Райли подавал роскошный ужин своей госпоже, одиноко сидевшей в окружении свечей и наемных лакеев. Она смаковала каждый кусочек. Наконец она встала из-за стола.

— Наверное, произошла какая-то ошибка. Видимо, никто не придет. Какая досада — после всех наших хлопот! Скажите музыкантам, чтобы шли домой.

Но как раз когда она выходила из столовой, в холле поднялась суета. Появились гости. С неистовой решимостью Белла рванулась вверх по лестнице. Во что бы то ни стало, она доберется до верхней площадки раньше, чем доложат о приходе гостей. Одна рука на перилах, вторая опирается на палку, сердце выскакивает из груди, вверх, вверх, через две ступеньки! И вот она стоит на верхней площадке, повернувшись лицом к гостям. Перед глазами плывет туман, в ушах звенит. Она с трудом перевела дыхание, но всё-таки смутно различила, как появились четыре фигуры, увидела, как их встречает Райли, и услышала, как он докладывает:

— Лорд и леди Моксток. Сэр Самюел и леди Гордон.

Внезапно окружавший её туман рассеялся, и Белла увидела на ступеньках двух женщин, которых она не приглашала, — леди Моксток, дочь обойщика, и леди Гордон, американку. Она вся напряглась и уставилась на них пустыми голубыми глазами.

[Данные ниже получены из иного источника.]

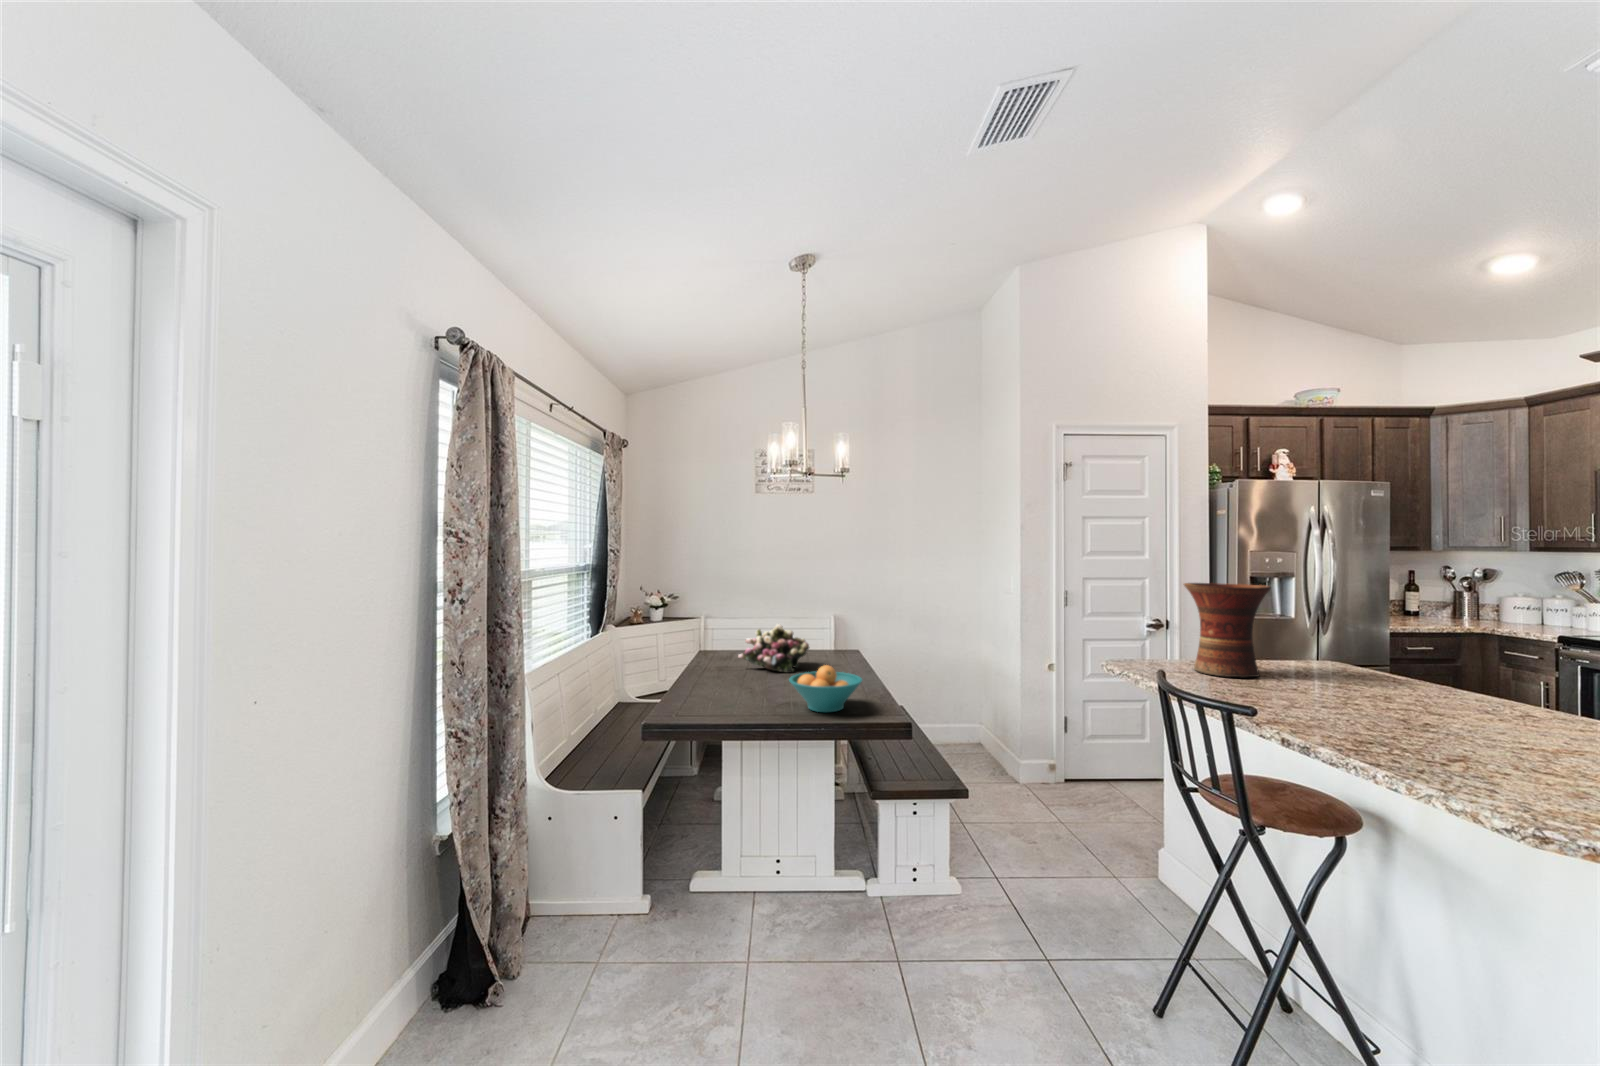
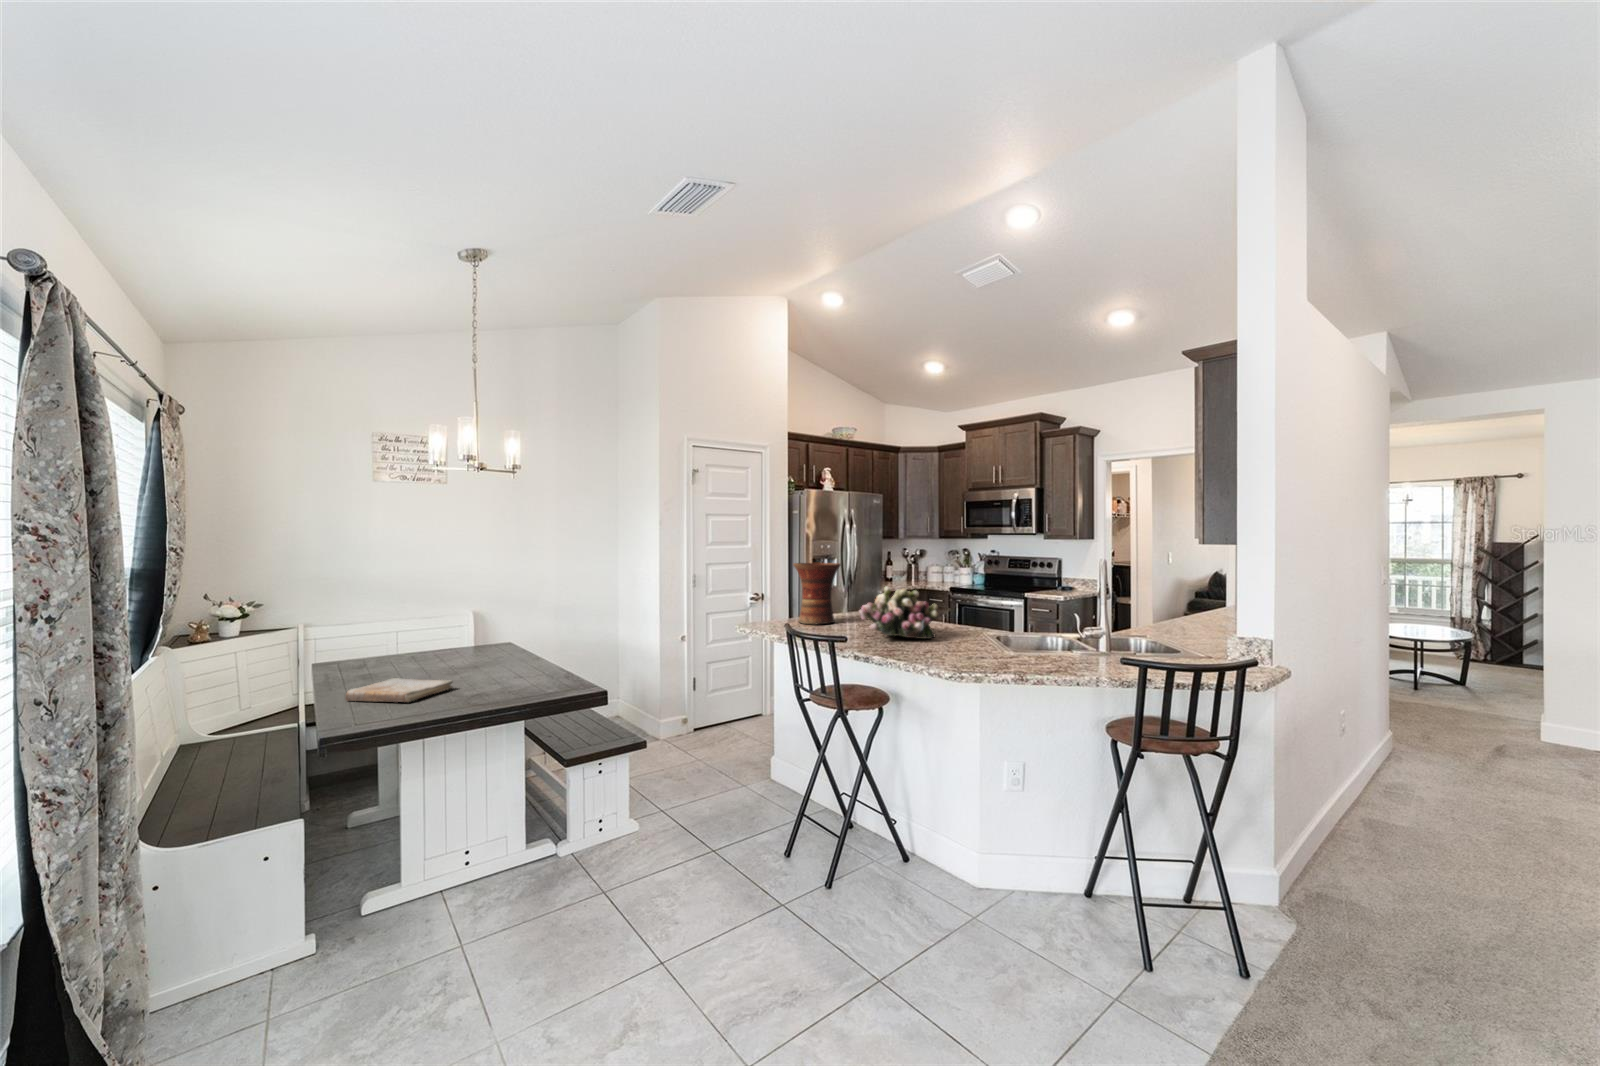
flower arrangement: present [738,624,809,673] -> present [859,586,939,639]
fruit bowl: present [789,665,862,712] -> none [480,652,556,697]
book: none [695,674,777,700] -> present [345,678,453,702]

— Не рассчитывала удостоиться столь высокой чести, — сказала она. — Простите, но я не могу принять вас.

Мокстоки и Гордоны окаменели: они видели безумные голубые глаза хозяйки дома, её малиновое платье, танцевальный зал позади неё, казавшийся гигантским в своей пустоте; они слышали музыку, отзывавшуюся эхом в пустом зале. Воздух был напоен ароматом хризантем. Но вдруг напряженность и неестественность этой сцены рассеялись — мисс Флис села и, протянув руки к дворецкому, промолвила:

— Я не совсем понимаю, что здесь происходит.

* * *

Райли и двое нанятых лакеев перенесли старуху на кушетку. Она успела сказать лишь несколько слов. Её сознанием владел всё тот же предмет.

— Я их не звала, этих двоих… а другие не пришли…

На следующий день она умерла.

* * *

Мистер Бенкс прибыл на похороны и провел неделю, разбирая её вещи. У неё в секретере он, среди прочего, обнаружил в конвертах с марками и адресами неотправленные приглашения на бал.